In teaching high-schoolers, Craft sees a natural benefit to studying Latin, despite its antiquity.

Without implying there is a “magical code” that they’ll find among the Latin language, Craft explained that study of Latin can convey the “founding principles of language” to students and “translate into a better command of the English language, and maybe in some ways, perhaps even more so than the study of another foreign language.”

Craft brings a wide perspective to the study of Latin that benefits from experience in multiple languages. Prior to earning a Bachelor of Arts in Classical Studies with a concentration in Latin at UNC-Greensboro, he majored in Italian Studies at the University of Tennessee in Knoxville and has also achieved some proficiency in both Spanish and ancient Greek.

Reading the Classics today rests on foreign languages; most Latin curricula operate with the goal of reading authors like Vergil and Caesar. To Craft, this grants both the Classics and foreign languages in general a central role in the liberal arts.

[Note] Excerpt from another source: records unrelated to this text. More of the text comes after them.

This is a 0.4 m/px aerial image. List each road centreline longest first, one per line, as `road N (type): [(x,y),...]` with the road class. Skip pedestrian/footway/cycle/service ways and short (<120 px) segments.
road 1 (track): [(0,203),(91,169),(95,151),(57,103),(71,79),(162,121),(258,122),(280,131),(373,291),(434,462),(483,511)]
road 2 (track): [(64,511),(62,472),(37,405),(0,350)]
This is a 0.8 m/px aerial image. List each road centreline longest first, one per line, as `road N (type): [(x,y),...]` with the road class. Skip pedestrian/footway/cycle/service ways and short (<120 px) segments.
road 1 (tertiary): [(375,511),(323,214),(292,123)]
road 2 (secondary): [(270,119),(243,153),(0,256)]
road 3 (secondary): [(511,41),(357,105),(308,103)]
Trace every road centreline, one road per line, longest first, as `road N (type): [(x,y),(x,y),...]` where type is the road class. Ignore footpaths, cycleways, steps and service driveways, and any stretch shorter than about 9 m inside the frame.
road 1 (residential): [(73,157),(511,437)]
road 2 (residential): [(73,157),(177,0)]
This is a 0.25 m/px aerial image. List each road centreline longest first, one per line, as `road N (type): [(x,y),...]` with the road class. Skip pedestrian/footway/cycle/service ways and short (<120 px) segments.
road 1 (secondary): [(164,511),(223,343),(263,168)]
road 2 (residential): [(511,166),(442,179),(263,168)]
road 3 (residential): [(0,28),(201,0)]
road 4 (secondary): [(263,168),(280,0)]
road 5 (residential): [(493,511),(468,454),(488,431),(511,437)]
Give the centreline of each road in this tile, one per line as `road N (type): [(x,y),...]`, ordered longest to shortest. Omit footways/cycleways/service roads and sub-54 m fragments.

“You can’t have literature without a language,” Craft said. And on language, he added, “certainly, the act of communicating between humans is a very humanitarian, a very humanist act. The two go hand-in-hand.”

Craft praises ΦBK, calling the Society “the embodiment, the manifestation of those same core values, principles, and beliefs to which not only do I adhere but those which I believe are right and just independent of my own belief in them.”

His personal history with the society shows this, too, albeit in a round-about way.

When Craft was invited to join Phi Beta Kappa, he had already received communications from several honors groups and was confessedly “jaded” by constant membership requests. When he received an email from his local ΦBK chapter, he said that he penned a lengthy response, “just berating them.”

A few days later, he received a reply from another professor Craft described as a “great mentor.”

Craft remembered her email: “Jessie, I need you to come see me in my office just as soon as you can. It’s about Phi Beta Kappa.”

Naturally, he was nervous.

When he met with her, however, Craft recalled that she said, “I totally understand where you’re coming from,” but then explained “what Phi Beta Kappa is.”

With that, Craft’s perspective changed. “You are an organization that I would be proud to join,” he declared in his next communication with the chapter.

“We had some laughs,” Craft remembered.

Joe Slama, a senior at Truman State University studying Classics, was inducted into Phi Beta Kappa in spring 2017 while studying and working in Rome. Truman is home to the Delta of Missouri chapter of Phi Beta Kappa.